Si nos atenemos a la definición de que el terrorismo tiene por objetivo causar el terror, hemos de reconocer que ha triunfado. Baste para muestra la ejecución sumaria y extrajudicial de Jean Charles de Menezes, joven brasileño de 27 años, abatido de cinco balazos en pleno rostro por agentes de la policía británica, en un andén del metro londinense. ¿La causa? Para los policías de civil, el joven fue culpable de parecer sospechoso de terrorista. Con ese antecedente, cualquier ciudadano británico de tez morena corre el riesgo de caer víctima de esta guerra contra el terrorismo, desatada por George W. Bush y aplaudida y fomentada, entre otros, por el primer ministro británico Tony Blair.
El terror, pues, no se limita a la hora y el lugar de los atentados: se extiende y nos sale al paso por todas partes. La psicosis invade los sitios públicos y la gente tiende a evitarlos. Los terroristas han encontrado un aliado insospechado en las autoridades encargadas de combatirlos. Las medidas draconianas, la suspensión de garantías, el virtual estado de sitio y la consigna "tiren a matar" dada por Ian Blair, jefe de Scotland Yard, convierten a los londinenses en rehenes, en ciudadanos temerosos de salir de sus casas, recelosos de cualquiera que les parezca "diferente".

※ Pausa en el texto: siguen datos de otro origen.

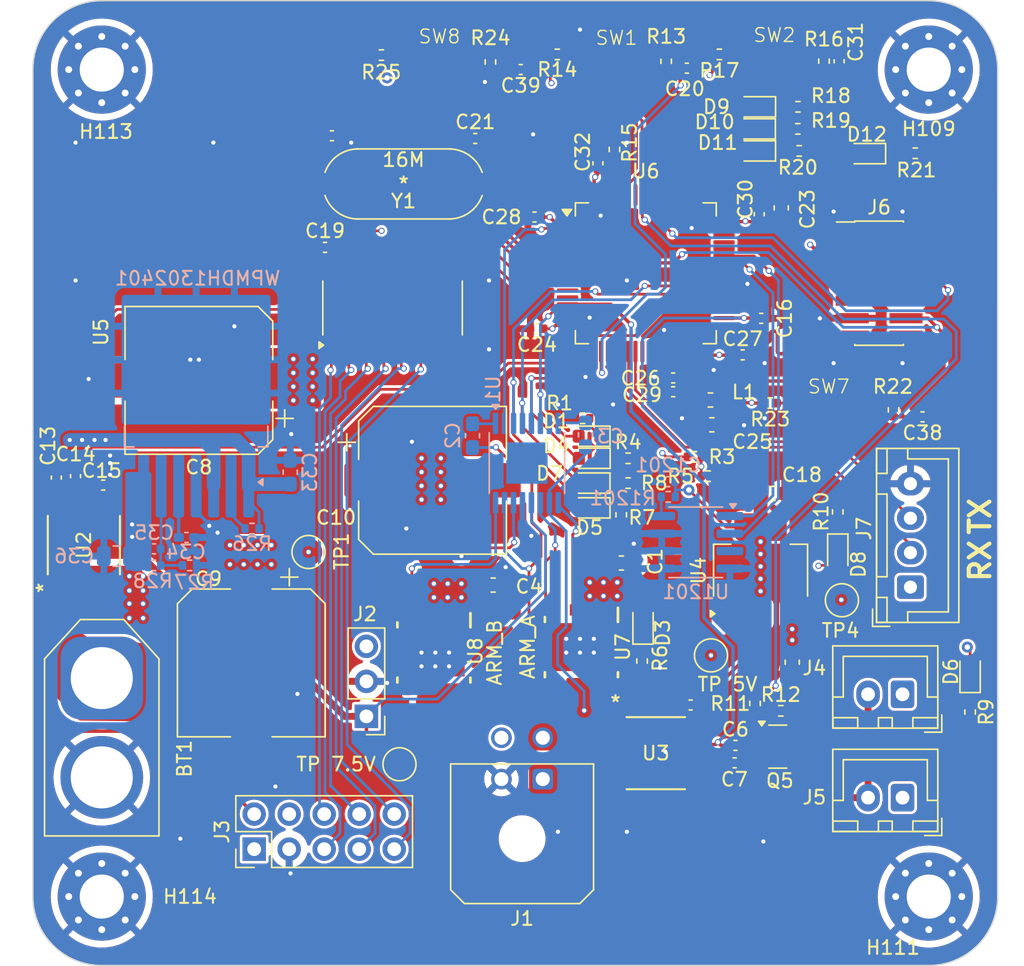
<source format=kicad_pcb>
(kicad_pcb
	(version 20240108)
	(generator "pcbnew")
	(generator_version "8.0")
	(general
		(thickness 1.6)
		(legacy_teardrops no)
	)
	(paper "A3")
	(layers
		(0 "F.Cu" signal)
		(1 "In1.Cu" signal)
		(2 "In2.Cu" signal)
		(31 "B.Cu" signal)
		(32 "B.Adhes" user "B.Adhesive")
		(33 "F.Adhes" user "F.Adhesive")
		(34 "B.Paste" user)
		(35 "F.Paste" user)
		(36 "B.SilkS" user "B.Silkscreen")
		(37 "F.SilkS" user "F.Silkscreen")
		(38 "B.Mask" user)
		(39 "F.Mask" user)
		(40 "Dwgs.User" user "User.Drawings")
		(41 "Cmts.User" user "User.Comments")
		(42 "Eco1.User" user "User.Eco1")
		(43 "Eco2.User" user "User.Eco2")
		(44 "Edge.Cuts" user)
		(45 "Margin" user)
		(46 "B.CrtYd" user "B.Courtyard")
		(47 "F.CrtYd" user "F.Courtyard")
		(48 "B.Fab" user)
		(49 "F.Fab" user)
		(50 "User.1" user)
		(51 "User.2" user)
		(52 "User.3" user)
		(53 "User.4" user)
		(54 "User.5" user)
		(55 "User.6" user)
		(56 "User.7" user)
		(57 "User.8" user)
		(58 "User.9" user)
	)
	(setup
		(stackup
			(layer "F.SilkS"
				(type "Top Silk Screen")
			)
			(layer "F.Paste"
				(type "Top Solder Paste")
			)
			(layer "F.Mask"
				(type "Top Solder Mask")
				(thickness 0.01)
			)
			(layer "F.Cu"
				(type "copper")
				(thickness 0.035)
			)
			(layer "dielectric 1"
				(type "prepreg")
				(thickness 0.1)
				(material "FR4")
				(epsilon_r 4.5)
				(loss_tangent 0.02)
			)
			(layer "In1.Cu"
				(type "copper")
				(thickness 0.035)
			)
			(layer "dielectric 2"
				(type "core")
				(thickness 1.24)
				(material "FR4")
				(epsilon_r 4.5)
				(loss_tangent 0.02)
			)
			(layer "In2.Cu"
				(type "copper")
				(thickness 0.035)
			)
			(layer "dielectric 3"
				(type "prepreg")
				(thickness 0.1)
				(material "FR4")
				(epsilon_r 4.5)
				(loss_tangent 0.02)
			)
			(layer "B.Cu"
				(type "copper")
				(thickness 0.035)
			)
			(layer "B.Mask"
				(type "Bottom Solder Mask")
				(thickness 0.01)
			)
			(layer "B.Paste"
				(type "Bottom Solder Paste")
			)
			(layer "B.SilkS"
				(type "Bottom Silk Screen")
			)
			(copper_finish "None")
			(dielectric_constraints no)
		)
		(pad_to_mask_clearance 0)
		(allow_soldermask_bridges_in_footprints no)
		(pcbplotparams
			(layerselection 0x00010fc_ffffffff)
			(plot_on_all_layers_selection 0x0000000_00000000)
			(disableapertmacros no)
			(usegerberextensions no)
			(usegerberattributes yes)
			(usegerberadvancedattributes yes)
			(creategerberjobfile yes)
			(dashed_line_dash_ratio 12.000000)
			(dashed_line_gap_ratio 3.000000)
			(svgprecision 4)
			(plotframeref no)
			(viasonmask no)
			(mode 1)
			(useauxorigin no)
			(hpglpennumber 1)
			(hpglpenspeed 20)
			(hpglpendiameter 15.000000)
			(pdf_front_fp_property_popups yes)
			(pdf_back_fp_property_popups yes)
			(dxfpolygonmode yes)
			(dxfimperialunits yes)
			(dxfusepcbnewfont yes)
			(psnegative no)
			(psa4output no)
			(plotreference yes)
			(plotvalue yes)
			(plotfptext yes)
			(plotinvisibletext no)
			(sketchpadsonfab no)
			(subtractmaskfromsilk no)
			(outputformat 1)
			(mirror no)
			(drillshape 0)
			(scaleselection 1)
			(outputdirectory "gerber/")
		)
	)
	(net 0 "")
	(net 1 "+3.3V")
	(net 2 "GND")
	(net 3 "/Imes_mot")
	(net 4 "/Uref_mot")
	(net 5 "VBUS")
	(net 6 "/Imes_vbus")
	(net 7 "/Uref_vbus")
	(net 8 "/VBus_Sense")
	(net 9 "+5V")
	(net 10 "/MCU_STM32G475/USR_BTN_2")
	(net 11 "Net-(U6-PF0)")
	(net 12 "Net-(U6-PF1)")
	(net 13 "+3.3VA")
	(net 14 "/MCU_STM32G475/USR_BTN_1")
	(net 15 "/MCU_STM32G475/NRST")
	(net 16 "/MCU_STM32G475/USR_BTN_3")
	(net 17 "Net-(D1-K)")
	(net 18 "/In_A_H")
	(net 19 "Net-(D3-K)")
	(net 20 "Net-(D4-K)")
	(net 21 "/In_A_L")
	(net 22 "Net-(D5-K)")
	(net 23 "/In_B_H")
	(net 24 "Net-(D6-K)")
	(net 25 "/In_B_L")
	(net 26 "Net-(D7-K)")
	(net 27 "Net-(D8-K)")
	(net 28 "Net-(D9-K)")
	(net 29 "/MCU_STM32G475/USR_LED_1")
	(net 30 "/MCU_STM32G475/USR_LED_2")
	(net 31 "Net-(D10-K)")
	(net 32 "/MCU_STM32G475/USR_LED_3")
	(net 33 "Net-(D11-K)")
	(net 34 "Net-(D12-K)")
	(net 35 "/MCU_STM32G475/USR_LED_4")
	(net 36 "/ARM_OUT_A")
	(net 37 "unconnected-(J1-Pin_4-Pad4)")
	(net 38 "/ARM_B")
	(net 39 "Net-(J4-Pin_2)")
	(net 40 "unconnected-(J6-NC-Pad1)")
	(net 41 "unconnected-(J6-NC-Pad2)")
	(net 42 "/MCU_STM32G475/SWO")
	(net 43 "unconnected-(J6-JTDI{slash}NC-Pad10)")
	(net 44 "unconnected-(J6-JRCLK{slash}NC-Pad9)")
	(net 45 "/MCU_STM32G475/SWDIO")
	(net 46 "/MCU_STM32G475/VCP_TX")
	(net 47 "/MCU_STM32G475/VCP_RX")
	(net 48 "/MCU_STM32G475/SWCLK")
	(net 49 "Net-(Q5-G)")
	(net 50 "/PWM_FAN")
	(net 51 "Net-(U6-PB8)")
	(net 52 "Net-(U1201-VDD)")
	(net 53 "Net-(R13-Pad1)")
	(net 54 "Net-(R16-Pad1)")
	(net 55 "Net-(R22-Pad1)")
	(net 56 "Net-(R24-Pad1)")
	(net 57 "Net-(BT1-+)")
	(net 58 "unconnected-(U5-AlarmZ-Pad11)")
	(net 59 "unconnected-(U5-AlarmB-Pad13)")
	(net 60 "/ENC_B")
	(net 61 "/ENC_C")
	(net 62 "unconnected-(U5-AlarmD-Pad8)")
	(net 63 "/{slash}A")
	(net 64 "/{slash}Z")
	(net 65 "/{slash}B")
	(net 66 "unconnected-(U5-AlarmA-Pad15)")
	(net 67 "/Z")
	(net 68 "/A")
	(net 69 "/ENC_A")
	(net 70 "/B")
	(net 71 "unconnected-(U6-PA11-Pad45)")
	(net 72 "unconnected-(U6-PB9-Pad62)")
	(net 73 "unconnected-(U6-PA0-Pad12)")
	(net 74 "unconnected-(U6-PB0-Pad24)")
	(net 75 "unconnected-(U6-PC14-Pad3)")
	(net 76 "unconnected-(U6-PC15-Pad4)")
	(net 77 "/Pwr_EN")
	(net 78 "unconnected-(U6-PB5-Pad58)")
	(net 79 "unconnected-(U6-PA7-Pad21)")
	(net 80 "unconnected-(U6-PB7-Pad60)")
	(net 81 "/I2C_SCL")
	(net 82 "unconnected-(U6-PB15-Pad37)")
	(net 83 "unconnected-(U6-PC9-Pad41)")
	(net 84 "unconnected-(U6-PB2-Pad26)")
	(net 85 "unconnected-(U6-PB1-Pad25)")
	(net 86 "unconnected-(U6-PC8-Pad40)")
	(net 87 "unconnected-(U6-PA12-Pad46)")
	(net 88 "unconnected-(U6-PA6-Pad20)")
	(net 89 "/MCU_STM32G475/USART1_RX")
	(net 90 "unconnected-(U6-PB13-Pad35)")
	(net 91 "unconnected-(U6-PA5-Pad19)")
	(net 92 "/I2C_SDA")
	(net 93 "unconnected-(U6-PA10-Pad44)")
	(net 94 "unconnected-(U1201-ALERT-Pad3)")
	(net 95 "Net-(U1-BHB)")
	(net 96 "/ARM_IN_A")
	(net 97 "Net-(U1-AHB)")
	(net 98 "Net-(Converter_DCDC_WPMDH1302401-SS)")
	(net 99 "+7.5V")
	(net 100 "Net-(Converter_DCDC_WPMDH1302401-FB)")
	(net 101 "Net-(Converter_DCDC_WPMDH1302401-RON)")
	(net 102 "unconnected-(J3-Pin_1-Pad1)")
	(net 103 "unconnected-(J3-Pin_4-Pad4)")
	(net 104 "/Cmd_L_A")
	(net 105 "unconnected-(U7-TGR-Pad4)")
	(net 106 "/Cmd_H_A")
	(net 107 "/Cmd_H_B")
	(net 108 "unconnected-(U8-TGR-Pad4)")
	(net 109 "/Cmd_L_B")
	(net 110 "/MCU_STM32G475/USART1_TX")
	(net 111 "unconnected-(U6-PC3-Pad11)")
	(net 112 "unconnected-(J7-Pin_1-Pad1)")
	(footprint "Capacitor_SMD:C_0402_1005Metric" (layer "F.Cu") (at 186.459556 108.372056 180))
	(footprint "TestPoint:TestPoint_Pad_D2.0mm" (layer "F.Cu") (at 189.2 127.5))
	(footprint "Resistor_SMD:R_0402_1005Metric" (layer "F.Cu") (at 195.5 89.3))
	(footprint "LED_SMD:LED_0603_1608Metric" (layer "F.Cu") (at 198.4 120.18 -90))
	(footprint "Resistor_SMD:R_0402_1005Metric" (layer "F.Cu") (at 193.497056 109.197056 180))
	(footprint "Resistor_SMD:R_0402_1005Metric" (layer "F.Cu") (at 187.997056 113.097056))
	(footprint "Capacitor_SMD:C_0402_1005Metric" (layer "F.Cu") (at 187.72 131.1 180))
	(footprint "Resistor_SMD:R_0402_1005Metric" (layer "F.Cu") (at 202.447056 109.687056 -90))
	(footprint "Resistor_SMD:R_0402_1005Metric" (layer "F.Cu") (at 198.4 117.09 90))
	(footprint "Inductor_SMD:L_0603_1608Metric" (layer "F.Cu") (at 189.159556 108.972056 180))
	(footprint "Resistor_SMD:R_0402_1005Metric" (layer "F.Cu") (at 197.397056 84.387056 -90))
	(footprint "Resistor_SMD:R_0402_1005Metric" (layer "F.Cu") (at 204.022056 91.067056))
	(footprint "LED_SMD:LED_0603_1608Metric" (layer "F.Cu") (at 180.4 113.2 180))
	(footprint "Capacitor_SMD:C_0603_1608Metric_Pad1.08x0.95mm_HandSolder" (layer "F.Cu") (at 182.7 120.8))
	(footprint "Connector_PinHeader_1.27mm:PinHeader_2x07_P1.27mm_Vertical_SMD" (layer "F.Cu") (at 201.397056 100.497056))
	(footprint "Resistor_SMD:R_0402_1005Metric" (layer "F.Cu") (at 195.6 90.9))
	(footprint "Resistor_SMD:R_0402_1005Metric" (layer "F.Cu") (at 165.287056 83.947056 180))
	(footprint "Resistor_SMD:R_0402_1005Metric" (layer "F.Cu") (at 183.1875 113.2))
	(footprint "Resistor_SMD:R_0402_1005Metric" (layer "F.Cu") (at 185.947056 84.397056 -90))
	(footprint "LED_SMD:LED_0603_1608Metric" (layer "F.Cu") (at 192.3875 89.3 180))
	(footprint "Custom:SOIC8-GO-SME&slash_SP3_LEM" (layer "F.Cu") (at 185.197056 134.597056))
	(footprint "LED_SMD:LED_0603_1608Metric" (layer "F.Cu") (at 180.3875 116.8 180))
	(footprint "MountingHole:MountingHole_3.2mm_M3_Pad_Via" (layer "F.Cu") (at 145 85))
	(footprint "Custom:435451019820" (layer "F.Cu") (at 193.797056 84.697056))
	(footprint "Resistor_SMD:R_0402_1005Metric" (layer "F.Cu") (at 195.51 87.7))
	(footprint "LED_SMD:LED_0603_1608Metric" (layer "F.Cu") (at 192.4 90.9 180))
	(footprint "Resistor_SMD:R_0402_1005Metric" (layer "F.Cu") (at 189.807056 83.897056 180))
	(footprint "Connector_JST:JST_XH_B2B-XH-A_1x02_P2.50mm_Vertical" (layer "F.Cu") (at 203.097056 130.322056 180))
	(footprint "Capacitor_SMD:C_0402_1005Metric" (layer "F.Cu") (at 161.697056 89.797056))
	(footprint "Resistor_SMD:R_0402_1005Metric" (layer "F.Cu") (at 208 131.61 -90))
	(footprint "Package_TO_SOT_SMD:SOT-23" (layer "F.Cu") (at 194.047056 134.122056))
	(footprint "Capacitor_SMD:C_0603_1608Metric_Pad1.08x0.95mm_HandSolder" (layer "F.Cu") (at 195.097056 127.997056 -90))
	(footprint "Resistor_SMD:R_0402_1005Metric" (layer "F.Cu") (at 194.264556 131.522056))
	(footprint "Resistor_SMD:R_0402_1005Metric" (layer "F.Cu") (at 182.197056 90.797056 90))
	(footprint "Connector_Molex:Molex_Micro-Fit_3.0_43045-0400_2x02_P3.00mm_Horizontal" (layer "F.Cu") (at 176.997056 136.477056 180))
	(footprint "Resistor_SMD:R_0402_1005Metric"
		(layer "F.Cu")
		(uuid "70eaf4f8-d7d1-43e7-8f8b-1c6352043da5")
		(at 183.1875 115)
		(descr "Resistor SMD 0402 (1005 Metric), square (rectangular) end terminal, IPC_7351 nominal, (Body size source: IPC-SM-782 page 72, https://www.pcb-3d.com/wordpress/wp-content/uploads/ipc-sm-782a_amendment_1_and_2.pdf), generated with kicad-footprint-generator")
		(tags "resistor")
		(property "Reference" "R8"
			(at 1.9 0 0)
			(layer "F.SilkS")
			(uuid "98a4cfa6-33af-4b4a-9118-1bd899fab402")
			(effects
				(font
					(size 1 1)
					(thickness 0.15)
				)
			)
		)
		(property "Value" "390"
			(at -0.0875 1.0825 0)
			(layer "F.Fab")
			(uuid "12fa37fe-05d6-4768-81b3-c1857994eeb4")
			(effects
				(font
					(size 1 1)
					(thickness 0.15)
				)
			)
		)
		(property "Footprint" "Resistor_SMD:R_0402_1005Metric"
			(at 0 0 0)
			(unlocked yes)
			(layer "F.Fab")
			(hide yes)
			(uuid "76f856ec-51b3-4b8d-8685-451a1e719178")
			(effects
				(font
					(size 1.27 1.27)
					(thickness 0.15)
				)
			)
		)
		(property "Datasheet" ""
			(at 0 0 0)
			(unlocked yes)
			(layer "F.Fab")
			(hide yes)
			(uuid "da658a00-ff8e-4406-a7eb-7ff97ae38658")
			(effects
				(font
					(size 1.27 1.27)
					(thickness 0.15)
				)
			)
		)
		(property "Description" ""
			(at 0 0 0)
			(unlocked yes)
			(layer "F.Fab")
			(hide yes)
			(uuid "282faeed-23bf-4950-ab30-f138a87732ae")
			(effects
				(font
					(size 1.27 1.27)
					(thickness 0.15)
				)
			)
		)
		(property "Fournisseur" "Farnell"
			(at 0 0 0)
			(unlocked yes)
			(layer "F.Fab")
			(hide yes)
			(uuid "66445d8f-4133-442a-902e-e8779e6d7941")
			(effects
				(font
					(size 1 1)
					(thickness 0.15)
				)
			)
		)
		(property "MFR" "CRCW0402390RFKEDC"
			(at 0 0 0)
			(unlocked yes)
			(layer "F.Fab")
			(hide yes)
			(uuid "c4d913b2-05ff-4ff6-9bf6-9feec3ea2a5f")
			(effects
				(font
					(size 1 1)
					(thickness 0.15)
				)
			)
		)
		(property "Ref" "4177482"
			(at 0 0 0)
			(unlocked yes)
			(layer "F.Fab")
			(hide yes)
			(uuid "f6a811f0-00de-408f-bbdd-75917573e9ff")
			(effects
				(font
					(size 1 1)
					(thickness 0.15)
				)
			)
		)
		(property ki_fp_filters "R_*")
		(path "/8cfe87c7-5c85-4821-8d8e-84a73b78fc47")
		(sheetname "Root")
		(sheetfile "Inverter_KiCAD.kicad_sch")
		(attr smd)
		(fp_line
			(start -0.153641 -0.38)
			(end 0.153641 -0.38)
			(stroke
				(width 0.12)
				(type solid)
			)
			(layer "F.SilkS")
			(uuid "5e80d86d-5afb-495a-afa2-4a9df4a1fce0")
		)
		(fp_line
			(start -0.153641 0.38)
			(end 0.153641 0.38)
			(stroke
				(width 0.12)
				(type solid)
			)
			(layer "F.SilkS")
			(uuid "6ec3c4d0-ff41-4946-84ed-f2154108af08")
		)
		(fp_line
			(start -0.93 -0.47)
			(end 0.93 -0.47)
			(stroke
				(width 0.05)
				(type solid)
			)
			(layer "F.CrtYd")
			(uuid "f7009596-7fec-477a-bd40-5c6a1a158960")
		)
		(fp_line
			(start -0.93 0.47)
			(end -0.93 -0.47)
			(stroke
				(width 0.05)
				(type solid)
			)
			(layer "F.CrtYd")
			(uuid "e99b682c-8e57-4694-bc52-2d41ff903c28")
		)
		(fp_line
			(start 0.93 -0.47)
			(end 0.93 0.47)
			(stroke
				(width 0.05)
				(type solid)
			)
			(layer "F.CrtYd")
			(uuid "e1d2ebf8-7b97-4022-83a2-e96a52af3b18")
		)
		(fp_line
			(start 0.93 0.47)
			(end -0.93 0.47)
			(stroke
				(width 0.05)
				(type solid)
			)
			(layer "F.CrtYd")
			(uuid "aad4f6e2-ba9b-477d-8d02-f83b7dcd269b")
		)
		(fp_line
			(start -0.525 -0.27)
			(end 0.525 -0.27)
			(stroke
				(width 0.1)
				(type solid)
			)
			(layer "F.Fab")
			(uuid "bc1e2045-017d-4f0a-8976-749012330838")
		)
		
... [1496742 chars truncated]
</source>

Y en eso estriba la victoria de los terroristas, cuya lucha no es contra objetivos militares ni civiles, sino contra los valores en los que se sustentan sus enemigos: la separación de la iglesia y el estado, el laicismo como moral pública, el respeto por los derechos humanos y todo lo que se engloba como base de la civilización occidental.
¿Tenía razón Huntington? ¿Asistimos a su anunciado choque de civilizaciones? A primera vista sí, pero no podríamos reducirlo a una batalla de moros y cristianos. Aunque la bandera sea religiosa, las motivaciones son más profundas y sería un error confundir este enfrentamiento con una batalla entre la Cruz y la Media Luna.
En este combate, la mentalidad policiaca recomienda extremar las precauciones, redoblar la vigilancia y desconfiar de cualquiera con aspecto de extranjero. En pocas palabras, suprimir o al menos acotar las libertades civiles, los derechos humanos o las garantías individuales, como suelen denominarse a las conquistas tan fatigosamente alcanzadas en el largo proceso civilizatorio. La gran paradoja de esta situación es que el hombre civilizado debe renunciar a esa condición para defenderse del bárbaro. Y al renunciar a ella, al descender al nivel del bárbaro, éste logra ipso facto su objetivo: privar al hombre civilizado de las ventajas que supone su condición, herir de muerte los valores democráticos sustituyéndolos mediante regímenes que prácticamente gobiernan por medio de decretos, prescindiendo de los contrapesos institucionales, obviando la opinión pública e imponiendo en la vida cotidiana un estado de cosas no muy diferente al régimen totalitario por el que suspiran los terroristas.
El problema es que en la lucha contra el terrorismo, la vía diplomática está cerrada. Al-Qaida no es un estado, ni siquiera una organización, con la que pudiera negociarse. Por lo demás, su única proclama hasta ahora es la destrucción de Occidente, cosa que éste no puede negociar por obvias razones.
El dilema, pues, es que el combate de la civilización contra la barbarie, en los términos planteados por el terrorismo yijadista (un combate difuso, sin un enemigo preciso, sin contornos, sin posibilidad de cantar victoria), requiere que el hombre civilizado abdique de sus principios. Los detenidos en Guantánamo sin derecho a juicio justo, los civiles muertos en Irak en las operaciones "contra-insurgentes", el joven asesinado en el metro de Londres, la suspensión de garantías y el clima de persecución en Estados Unidos son otros tantos triunfos del terrorismo.
Los terroristas no tienen necesidad de derrocar regímenes --como era el caso del guevarismo de los movimientos guerrilleros de los sesenta y setenta-- para imponer su ideología. Ésta se filtra y le llega a la población en forma de la doctrina de la "seguridad nacional", en aras de la cual hay que aceptar la reducción de libertades civiles. La gente común y corriente vive en sicosis de guerra.
Y se vive un fenómeno curioso en el ámbito religioso: seguramente como reacción, la gente se aferra más a sus creencias, las enarbola y pregona pensando que de ese modo se defiende del enemigo. Otro error. Al refugiarse en su religión en busca de protección ante el fanatismo del bárbaro, el occidental civilizado le da la razón a aquél y convalida su visión mágica del mundo. Así es, el terrorista no sólo trata de imponer el terror sino también la creencia de que vivimos en un mundo regido no por las leyes de la ciencia sino por los caprichos de dioses sanguinarios, que luchan entre sí por nuestra alma inmortal.